• Extract to read:
— begin —
Ned Kelly was the son of an Irish convict, and gained notoriety as a horse thief and cattle rustler before being convicted of bank robbing and murder. He was hanged on November 11 1880. He looms large in the Australian imagination, and is widely seen as a folk hero, and a symbol of Irish-Australian resistance against the ruling classes and police corruption. There is in the Ned Kelly legend a particular type of Australian masculinity which is admired: physically powerful, ballsy, defiant, daring, anti-authority, and an under-dog. The phrase, As game as Ned Kelly, is the ultimate praise for bravery, and his legend has spawned countless folk stories and ballads – not to mention a few films.
The name Ned is a pet form of names starting with Ed-, such as Edward and Edmund. It has been used as a nickname since at least the 14th century, and as an independent name since the 17th century. One theory is that it began life as a contraction of the affectionate “mine Ed“, which became understood as “my Ned”. Although this can’t be verified (and Elea at British Baby Names remains slightly sceptical), the story does add a layer of sweetness to the name.
It is among the first names that crossed the pond, because a baby named Ned was born in the English colony of Virginia, so it became a British and American name almost simultaneously. It has often appeared in American popular culture, such as Ned Flanders on The Simpsons and Ned Dorsey from 1990s sit-com Ned and Stacey. All-American girl detective Nancy Drew even had a boyfriend named Ned Nickerson. (Ned and Nancy! Adorable!). Ned was on the US Top 1000 until the mid-1970s.
— end —
• Given material:
— begin —
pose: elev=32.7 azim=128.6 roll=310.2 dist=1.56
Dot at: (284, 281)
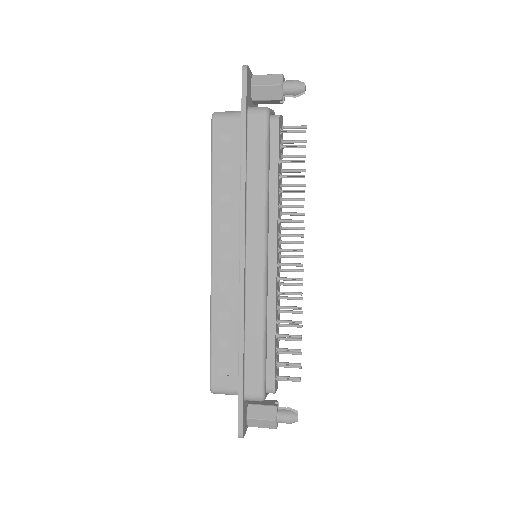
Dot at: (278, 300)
— end —
• Required tasks:
A. In the text on the name Ned, rewrite the paragraph beginning "The name Ned is a pet form" as a short bulleted list that keeps its main facts.
B. From the text on the name Ned, return everything from "Ned Kelly was" down to "a few films.".
The listing above comes from a separate source.

• Results of the tasks:
A.
- Ned is a pet form of names beginning with Ed-, such as Edward and Edmund.
- It has been a nickname since at least the 14th century and an independent name since the 17th century.
- One theory says it came from the affectionate "mine Ed," later heard as "my Ned."
- This theory can't be verified, and Elea at British Baby Names is slightly skeptical, but the story adds sweetness to the name.

B.
Ned Kelly was the son of an Irish convict, and gained notoriety as a horse thief and cattle rustler before being convicted of bank robbing and murder. He was hanged on November 11 1880. He looms large in the Australian imagination, and is widely seen as a folk hero, and a symbol of Irish-Australian resistance against the ruling classes and police corruption. There is in the Ned Kelly legend a particular type of Australian masculinity which is admired: physically powerful, ballsy, defiant, daring, anti-authority, and an under-dog. The phrase, As game as Ned Kelly, is the ultimate praise for bravery, and his legend has spawned countless folk stories and ballads – not to mention a few films.